Alice Walker, Barbara Kingsolver, books, Carnegie Medal, fiction, Flygirl, Katherine Howe, Mary Karr, non-fiction, poetry, reading, Rebecca Stead, Sherrie L. Smith, Siobhan Dowd, women writers, Young adult novels
Good morning. Right now the sun is shining and there’s not a cloud in the sky. With very little homework left to do, I plan on spending my day reading and writing posts. With so many books checked out from the library and so many of my own books piling up on my shelves, this week’s book coveting post focuses on the books I have and those written by women.
The Physick Book of Deliverance Dane by Katherine Howe. I’ve heard so many great things about this book that I’m hoping to start reading it today. A historical thriller that goes back and forth between the Salem Trails and modern time. Witchcraft, family secrets, and more makes us this thriller.
First Light by Rebecca Stead. First Light is the story of Peter, a boy who join his parents on a trip to Greenland and Thea, a girl whose people live deep inside the article ice.
Drinking Coffee Elsewhere by ZZ Packer. I don’t read short story collections as often as I would like to, but I couldn’t ignore the praise that Packer’s debut collection has been receiving.
Sinners Welcome by Mary Karr. I read The Liar’s Club by Karr a few years ago, rushed out and bought Sinners Welcome, but haven’t read more than a few poems. This volume of poetry chronicles Karr’s exploration of her faith.
Small Wonders by Barbara Kingsolver is one of my favorite books. Filled with powerful and engaging essays, Kingsolver’s essays range from topics about September 11th, surviving rape, the power of indie bookstores, why short stories are great, and more. I’m currently re-reading these essays, trying to dissect them and see how Kingsolver puts one word after another to make beautiful sentences that make up powerful essays.

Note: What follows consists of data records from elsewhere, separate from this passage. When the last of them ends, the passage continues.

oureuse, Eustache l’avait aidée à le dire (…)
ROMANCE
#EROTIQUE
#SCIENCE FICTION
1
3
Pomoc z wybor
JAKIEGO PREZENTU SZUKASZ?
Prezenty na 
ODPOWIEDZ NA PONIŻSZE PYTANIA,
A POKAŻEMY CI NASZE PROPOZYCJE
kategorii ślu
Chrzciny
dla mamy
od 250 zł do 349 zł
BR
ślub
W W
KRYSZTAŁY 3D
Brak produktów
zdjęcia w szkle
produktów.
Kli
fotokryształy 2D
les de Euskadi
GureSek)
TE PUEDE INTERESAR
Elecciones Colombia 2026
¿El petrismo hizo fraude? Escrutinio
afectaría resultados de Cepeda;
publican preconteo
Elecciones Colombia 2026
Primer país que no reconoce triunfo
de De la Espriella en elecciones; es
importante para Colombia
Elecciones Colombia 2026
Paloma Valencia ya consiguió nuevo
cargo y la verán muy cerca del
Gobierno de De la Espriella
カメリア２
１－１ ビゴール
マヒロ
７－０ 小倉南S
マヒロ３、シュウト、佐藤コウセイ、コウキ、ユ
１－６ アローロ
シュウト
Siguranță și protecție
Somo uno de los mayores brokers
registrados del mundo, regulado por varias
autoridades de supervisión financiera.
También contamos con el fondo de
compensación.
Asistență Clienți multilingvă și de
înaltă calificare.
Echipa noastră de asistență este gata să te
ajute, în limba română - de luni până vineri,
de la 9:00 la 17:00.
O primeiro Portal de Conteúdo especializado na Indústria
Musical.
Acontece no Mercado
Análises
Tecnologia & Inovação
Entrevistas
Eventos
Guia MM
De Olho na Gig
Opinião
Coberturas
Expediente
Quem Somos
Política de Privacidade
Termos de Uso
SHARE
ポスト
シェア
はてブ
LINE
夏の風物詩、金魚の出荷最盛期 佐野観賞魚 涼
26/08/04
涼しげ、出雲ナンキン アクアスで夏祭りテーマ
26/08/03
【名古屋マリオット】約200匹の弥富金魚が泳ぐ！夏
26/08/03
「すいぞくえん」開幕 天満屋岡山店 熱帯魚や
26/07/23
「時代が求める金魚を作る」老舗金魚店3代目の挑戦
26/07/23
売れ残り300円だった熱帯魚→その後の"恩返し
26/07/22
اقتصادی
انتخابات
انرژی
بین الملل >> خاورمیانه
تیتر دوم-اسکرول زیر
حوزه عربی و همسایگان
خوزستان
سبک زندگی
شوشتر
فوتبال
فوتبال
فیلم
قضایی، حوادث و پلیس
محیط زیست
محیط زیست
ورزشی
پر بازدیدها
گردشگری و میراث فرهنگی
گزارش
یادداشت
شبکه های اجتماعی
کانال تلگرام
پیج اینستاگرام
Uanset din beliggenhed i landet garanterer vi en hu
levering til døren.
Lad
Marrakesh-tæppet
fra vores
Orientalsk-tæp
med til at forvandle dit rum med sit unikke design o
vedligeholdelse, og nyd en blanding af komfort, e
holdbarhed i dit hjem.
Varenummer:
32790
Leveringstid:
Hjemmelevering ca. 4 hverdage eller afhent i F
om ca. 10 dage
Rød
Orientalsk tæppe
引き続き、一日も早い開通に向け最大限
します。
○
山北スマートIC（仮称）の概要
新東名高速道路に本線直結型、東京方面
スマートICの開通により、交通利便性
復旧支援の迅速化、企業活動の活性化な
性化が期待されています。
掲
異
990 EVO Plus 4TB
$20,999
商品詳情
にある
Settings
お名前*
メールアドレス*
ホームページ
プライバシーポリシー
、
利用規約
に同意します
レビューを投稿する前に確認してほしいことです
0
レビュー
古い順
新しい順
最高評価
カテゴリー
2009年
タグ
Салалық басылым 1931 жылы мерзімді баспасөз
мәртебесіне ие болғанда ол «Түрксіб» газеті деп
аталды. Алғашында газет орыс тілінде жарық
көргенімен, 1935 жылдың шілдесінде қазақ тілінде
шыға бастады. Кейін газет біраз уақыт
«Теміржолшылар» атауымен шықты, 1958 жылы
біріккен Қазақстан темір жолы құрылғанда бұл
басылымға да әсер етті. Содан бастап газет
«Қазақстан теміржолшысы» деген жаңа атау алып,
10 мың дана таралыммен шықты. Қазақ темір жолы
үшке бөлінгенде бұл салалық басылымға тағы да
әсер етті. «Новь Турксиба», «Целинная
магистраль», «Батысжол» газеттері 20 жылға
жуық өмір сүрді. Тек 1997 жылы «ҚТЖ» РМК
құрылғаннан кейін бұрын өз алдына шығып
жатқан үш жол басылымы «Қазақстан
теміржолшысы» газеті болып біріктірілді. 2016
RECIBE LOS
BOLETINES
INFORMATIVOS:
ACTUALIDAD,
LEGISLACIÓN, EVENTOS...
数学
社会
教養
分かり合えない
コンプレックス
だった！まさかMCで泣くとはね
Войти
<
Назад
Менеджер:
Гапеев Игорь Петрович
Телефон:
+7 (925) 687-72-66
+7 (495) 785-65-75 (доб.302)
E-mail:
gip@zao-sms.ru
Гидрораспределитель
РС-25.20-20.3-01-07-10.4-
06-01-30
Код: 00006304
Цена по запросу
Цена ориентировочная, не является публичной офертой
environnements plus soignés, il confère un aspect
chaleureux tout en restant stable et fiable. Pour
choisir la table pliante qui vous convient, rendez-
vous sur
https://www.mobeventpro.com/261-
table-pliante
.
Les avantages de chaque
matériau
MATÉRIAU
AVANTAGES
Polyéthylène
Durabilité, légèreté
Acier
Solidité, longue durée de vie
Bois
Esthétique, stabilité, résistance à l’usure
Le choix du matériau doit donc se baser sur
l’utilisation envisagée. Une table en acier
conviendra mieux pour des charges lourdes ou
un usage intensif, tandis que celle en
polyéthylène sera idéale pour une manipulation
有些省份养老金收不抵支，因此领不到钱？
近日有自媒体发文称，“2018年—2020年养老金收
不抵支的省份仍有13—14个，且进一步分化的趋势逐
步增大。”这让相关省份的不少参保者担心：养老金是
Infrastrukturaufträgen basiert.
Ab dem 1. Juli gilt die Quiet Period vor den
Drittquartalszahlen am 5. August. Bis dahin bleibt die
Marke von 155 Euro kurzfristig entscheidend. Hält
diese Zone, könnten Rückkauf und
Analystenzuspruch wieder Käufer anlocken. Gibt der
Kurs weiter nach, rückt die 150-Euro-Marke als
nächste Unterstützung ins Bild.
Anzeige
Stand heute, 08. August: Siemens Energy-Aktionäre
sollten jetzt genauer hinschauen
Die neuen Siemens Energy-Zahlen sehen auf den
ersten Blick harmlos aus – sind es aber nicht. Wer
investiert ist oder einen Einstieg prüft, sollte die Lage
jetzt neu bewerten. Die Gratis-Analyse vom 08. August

Her Blue Body Everything We Know: Earthling Poems 1965-1990 Complete by Alice Walker. Though best known for The Color Purple, it is this volume of poetry that I love the most. I first read this collection when I was a teenager. Since then I’ve re-read this many times. One of my favorite poems is “Goodnight, Willie Lee, I’ll See You in the Morning”.
Bog Child by Siobhan Dowd. I recently heard of Dowd while reading The Guardian. Dowd passed away in 2007, only three months after finishing Bog Child. She started writing at the age of 47 in 2003. All four of the books that she wrote has received rave reviews. Set in 1981, Fergus is helping his uncle with chores when he finds the body of a murdered child in the bog. It’s a coming-of-age story that’s won the 2009 Carnegie Medal award.
The Post-Birthday World by Lionel Shriver. After a kiss with a man who is not her partner, Irina McGovern, must make a decision to either give in to passion or stay in her safe relationship.
Flygirl by Sherri L. Smith. Ida Mae Jones is a girl who dreams of flying. When the United States Army forms the Women Airforce Service Pilots (WASP), Ida decides to use her light skin to pass as white. Colleen at Chasing Ray called this book, “a historical drama that grabs you at the throat and holds on tight”.
Now the morning is almost over and I’m off to read. Have you read any of these books? What books are you coveting?